** Texte extrait **
────────────────
La commune est sous-équipée, quasi-isolée et négligée par les pouvoirs publics
Le paradoxe, dans la wilaya de Chlef, est que la côte est laissée à l’abandon au contraire des villes et localités de la vallée du Chélif qui bénéficient des sollicitudes des autorités. La commune côtière de Ténès ne dispose ni d’hôtels ni de zone touristiques à même d’attirer les estivants. Et pour corser le tout, son port commercial est boudé par bon nombre d’opérateurs. Le nouveau maire veut mettre un terme à cette étrange et insupportable situation.
Maintenant qu’il a été installé officiellement dans ses nouvelles fonctions, le nouveau président de l’assemblées populaire communale de Ténès, M. Karim Boufades en l’occurrence, est attendu par la population sur nombre de dossiers. Outre les soucis quotidiens qui se posent à ses concitoyens, il lui faut refaire démarrer des projets de développement à l’arrêt depuis assez longtemps.
────────────────
** Extrait des données **
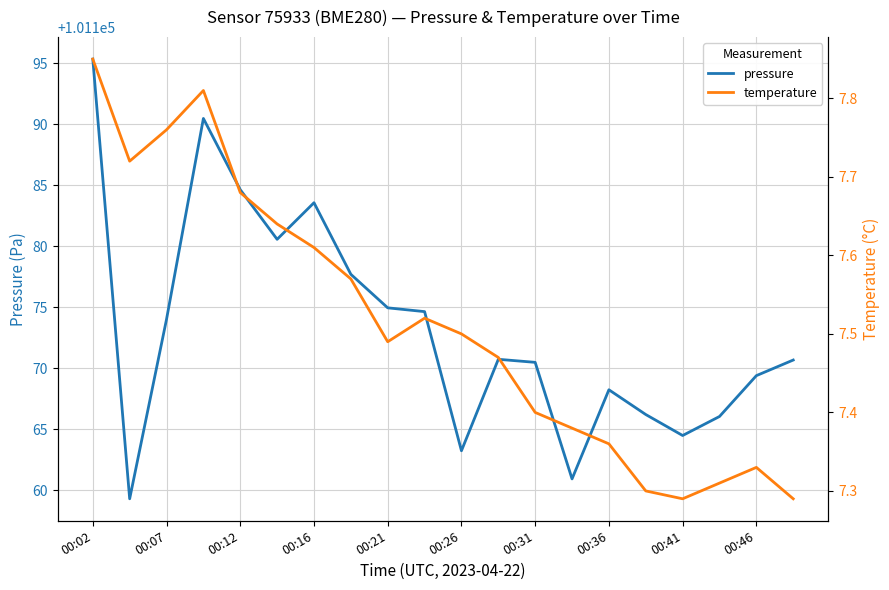

The value of pressure at 00:26 is 35944.3. True or false?

False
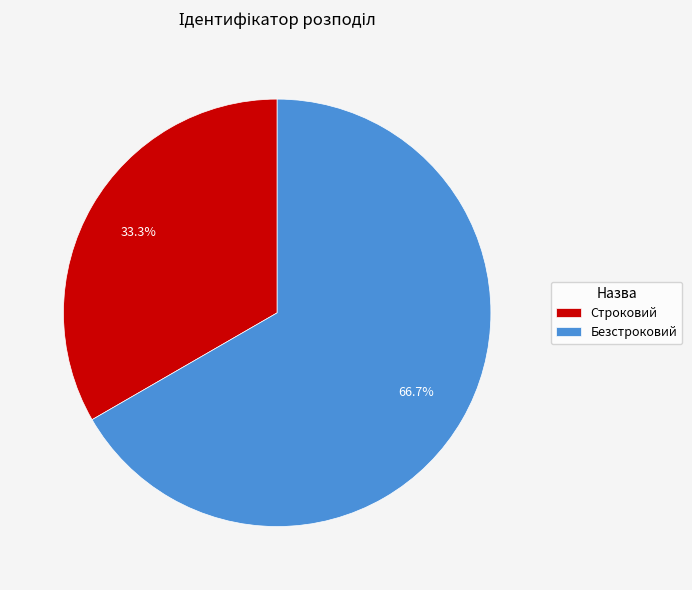

How many segments does this pie chart have?

2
────────────────
** Consigne écrite 1 **
D'après le texte sur Ténès, qui est le nouveau président de l'assemblée populaire communale de Ténès ?
** Consigne écrite 2 **
Indiquez si chacune de ces affirmations concorde avec le texte sur Ténès, en citant les mots qui tranchent : (a) Ténès possède des hôtels capables d'attirer les estivants. (b) Le port commercial de Ténès est délaissé par de nombreux opérateurs. (c) Les villes de la vallée du Chélif reçoivent l'attention des autorités.

** Réponse écrite 1 **
M. Karim Boufades.

** Réponse écrite 2 **
(a) Non : « La commune côtière de Ténès ne dispose ni d’hôtels ni de zone touristiques à même d’attirer les estivants. »
(b) Oui : « son port commercial est boudé par bon nombre d’opérateurs »
(c) Oui : « villes et localités de la vallée du Chélif qui bénéficient des sollicitudes des autorités »